White Blood Cell Count Test

The white blood cell (WBC) count indicates the number of white blood cells in a sample of blood. This count provides a clue to the presence of illness. White blood cells are made in the bone marrow and protect the body against infection and aid in the immune response. If an infection develops, white blood cells attack and destroy the bacteria, fungus, or virus causing the infection. Conditions or medications that weaken the immune system, such as HIV infection or chemotherapy, cause a decrease in white blood cells. The WBC count detects dangerously low numbers of these cells. The WBC count is also used to help monitor the body's response to various treatments and to monitor bone marrow function.


A blood sample is obtained by inserting a needle into a vein in the arm.


Total WBCs

  • Adult/Child greater than 2 years: 5000-10,000/mm3 or 5-10 x 109/L (SI units)

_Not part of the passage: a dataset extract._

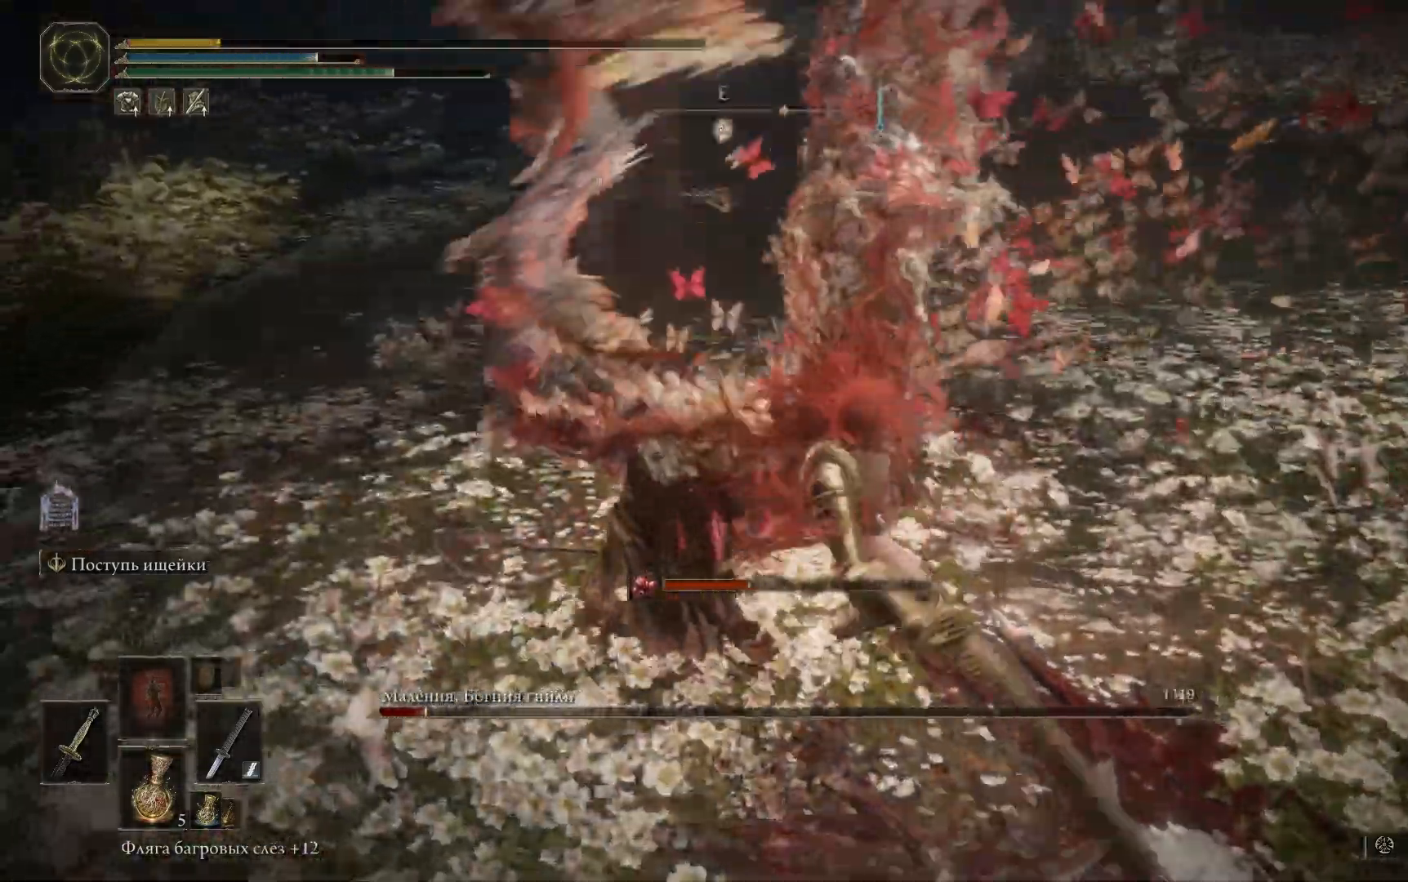
{"buttons": [], "left_stick": "right", "right_stick": "center", "events": [[66, "left_stick", "up-right"], [183, "B", "up"], [283, "B", "down"], [350, "B", "up"], [417, "left_stick", "right"]]}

  • Child less than 2 years: 6200-17,000/mm3

  • Newborn: 9000-30,000/mm3

Differential Count / Absolute

  • Neutrophils 55-70% / 2500-8000 per mm3

  • Lymphocytes 20-40% / 1000-4000 per mm3

  • Monocytes 2-8% / 100-700 per mm3

  • Eosinophils 1-4% /  50-500 per mm3

  • Basophils 0.5-1.0% / 25-100 per mm3

Ranges for normal findings may vary among different laboratories and hospitals. You should always check with your doctor after having lab work or other tests done to discuss the meaning of your test results and whether your values are considered within normal limits.


Your caregiver will go over the test results with you and discuss the importance and meaning of your results, as well as treatment options and the need for additional tests if necessary.


It is your responsibility to obtain your test results. Ask the lab or department performing the test when and how you will get your results.